I understood what the hard-drive-in-optibay meant. Regardless, it's still two platter-based hard drives versus an SSD. An SSD will be faster in your situation. If you had a lot of platter-drives in RAID0 and you had some sort of hardware based RAID controller with battery-backed cache, then maybe, possible, potentially, that (really expensive) platter-based RAID0 could be as fast as a SSD. You don't have that and can't put that in a notebook, so it ain't gonna happen for you.
Now add to the mix, the fact that RAID0 will lose data if any one of the drives in the array fails. You have two drives in RAID0 versus one drive in a non-RAID. The RAID is twice as likely to have a drive failure just because you have more drives. If you made the RAID from two SSD drives, which are more reliable than platter-based drives, then you're got something interesting. But you're still twice as likely to have a SSD-RAID0 array failure compared to a single non-RAID SSD. (And more than twice if it's platter-based drives in the RAID0 versus a single non-RAID SSD.) So it's up to you to determing how much risk you are willing to take...and how much you can afford.

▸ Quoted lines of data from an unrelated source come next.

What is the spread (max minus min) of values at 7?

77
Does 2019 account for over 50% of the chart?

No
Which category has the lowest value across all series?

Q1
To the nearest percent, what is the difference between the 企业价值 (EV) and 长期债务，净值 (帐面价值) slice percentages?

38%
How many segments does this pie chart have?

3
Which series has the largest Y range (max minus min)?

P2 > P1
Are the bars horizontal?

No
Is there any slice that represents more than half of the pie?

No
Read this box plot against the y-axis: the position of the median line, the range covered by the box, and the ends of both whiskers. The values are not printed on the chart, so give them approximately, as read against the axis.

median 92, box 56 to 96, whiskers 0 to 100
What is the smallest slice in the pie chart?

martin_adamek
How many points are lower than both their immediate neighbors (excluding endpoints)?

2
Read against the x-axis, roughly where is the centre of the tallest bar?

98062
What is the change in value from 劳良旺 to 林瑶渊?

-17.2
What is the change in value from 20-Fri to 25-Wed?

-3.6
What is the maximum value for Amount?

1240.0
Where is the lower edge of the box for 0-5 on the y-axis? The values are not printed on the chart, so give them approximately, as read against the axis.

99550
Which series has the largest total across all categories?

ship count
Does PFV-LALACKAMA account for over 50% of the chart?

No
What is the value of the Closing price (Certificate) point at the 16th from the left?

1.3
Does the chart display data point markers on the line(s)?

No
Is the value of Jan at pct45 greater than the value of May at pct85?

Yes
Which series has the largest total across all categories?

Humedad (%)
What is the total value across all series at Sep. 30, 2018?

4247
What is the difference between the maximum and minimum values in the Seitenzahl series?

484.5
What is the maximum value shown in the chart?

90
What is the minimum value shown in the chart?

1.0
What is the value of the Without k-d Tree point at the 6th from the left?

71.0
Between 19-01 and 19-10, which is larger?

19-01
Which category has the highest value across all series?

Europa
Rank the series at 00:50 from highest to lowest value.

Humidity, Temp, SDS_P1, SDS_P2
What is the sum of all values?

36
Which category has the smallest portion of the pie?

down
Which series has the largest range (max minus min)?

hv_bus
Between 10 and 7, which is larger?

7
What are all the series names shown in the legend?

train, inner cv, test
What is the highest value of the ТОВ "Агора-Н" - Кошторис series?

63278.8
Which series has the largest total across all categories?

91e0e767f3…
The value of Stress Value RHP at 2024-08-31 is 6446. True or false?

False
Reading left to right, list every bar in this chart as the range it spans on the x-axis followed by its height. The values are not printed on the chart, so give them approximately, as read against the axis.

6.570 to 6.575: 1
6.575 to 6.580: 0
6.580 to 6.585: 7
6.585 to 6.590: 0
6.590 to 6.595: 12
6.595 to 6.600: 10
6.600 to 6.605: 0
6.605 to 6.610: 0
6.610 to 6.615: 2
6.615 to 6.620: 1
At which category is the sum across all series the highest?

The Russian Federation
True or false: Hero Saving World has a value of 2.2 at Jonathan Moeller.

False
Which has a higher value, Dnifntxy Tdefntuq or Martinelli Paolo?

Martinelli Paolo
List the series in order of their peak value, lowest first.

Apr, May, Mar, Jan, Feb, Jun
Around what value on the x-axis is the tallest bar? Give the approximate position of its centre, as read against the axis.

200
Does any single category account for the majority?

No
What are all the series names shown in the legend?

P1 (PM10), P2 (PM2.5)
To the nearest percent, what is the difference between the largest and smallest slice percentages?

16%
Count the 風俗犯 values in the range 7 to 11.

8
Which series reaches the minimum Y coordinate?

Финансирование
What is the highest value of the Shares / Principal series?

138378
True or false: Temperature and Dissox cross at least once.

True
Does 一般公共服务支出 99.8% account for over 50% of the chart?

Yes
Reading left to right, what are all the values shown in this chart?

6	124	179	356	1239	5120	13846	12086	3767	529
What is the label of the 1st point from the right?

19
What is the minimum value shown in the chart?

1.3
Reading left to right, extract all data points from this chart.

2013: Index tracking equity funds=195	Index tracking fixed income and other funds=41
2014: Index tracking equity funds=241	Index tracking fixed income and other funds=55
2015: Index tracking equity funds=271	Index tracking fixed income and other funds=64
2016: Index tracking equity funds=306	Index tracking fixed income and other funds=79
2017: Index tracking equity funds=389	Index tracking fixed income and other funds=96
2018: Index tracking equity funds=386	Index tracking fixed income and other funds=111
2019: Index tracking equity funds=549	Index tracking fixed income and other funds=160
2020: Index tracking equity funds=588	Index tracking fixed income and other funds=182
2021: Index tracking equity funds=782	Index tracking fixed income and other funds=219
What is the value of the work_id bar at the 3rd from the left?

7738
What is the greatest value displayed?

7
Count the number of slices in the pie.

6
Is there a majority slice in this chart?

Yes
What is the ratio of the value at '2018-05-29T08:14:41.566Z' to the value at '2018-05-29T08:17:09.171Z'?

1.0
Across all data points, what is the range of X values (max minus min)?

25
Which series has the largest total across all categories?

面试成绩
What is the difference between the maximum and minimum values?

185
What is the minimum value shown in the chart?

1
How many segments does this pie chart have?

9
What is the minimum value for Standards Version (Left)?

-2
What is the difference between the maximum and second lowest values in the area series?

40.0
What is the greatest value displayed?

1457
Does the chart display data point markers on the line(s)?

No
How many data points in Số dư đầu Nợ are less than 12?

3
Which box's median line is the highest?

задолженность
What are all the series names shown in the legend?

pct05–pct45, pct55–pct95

Also note that some Macbook and Macbook Pro models have slower performance on the SATA port for the optical drive. (One assumes Apple tried to save a few dollars and put in a older, slower SATA controller for the optical drive.) I don't know exactly which models but if yours is one of those, then you may get uneven performance on your RAID0. Whether that is noticable or acceptable to you, will depend on a lot of things that you won't know until you try. (e.g.: model of drive, apps you're using.)
And it's good that "backup is easy for you." With RAID0 for the boot volume, you're that much more likely to have a failed boot volume. (IOW, can't boot the Mac at all, which means you'll be using that easily made backup a lot. 😉 ) Ideally, workstations that used RAID0 used them for the data, not for the OS. For example, in video editing, the scratch disk needs to be fast, but could be RAID0 because you "threw away" whatever was on the scratch disk after you were done editing, and presumably saved/copied the final edited product to another archival drive. But the OS was on a typical single drive non-RAID (or a RAID1 or RAID5 if necessary,) not on a single RAID0 array for both OS and data.
In your situation, you can't separate the OS and data onto separate RAID arrays, so in general, RAID0 is NOT what you want, regardless of whether you use SSDs or platter-based hard drives. But again, only you can determine how much risk and cost you're willing to gamble with.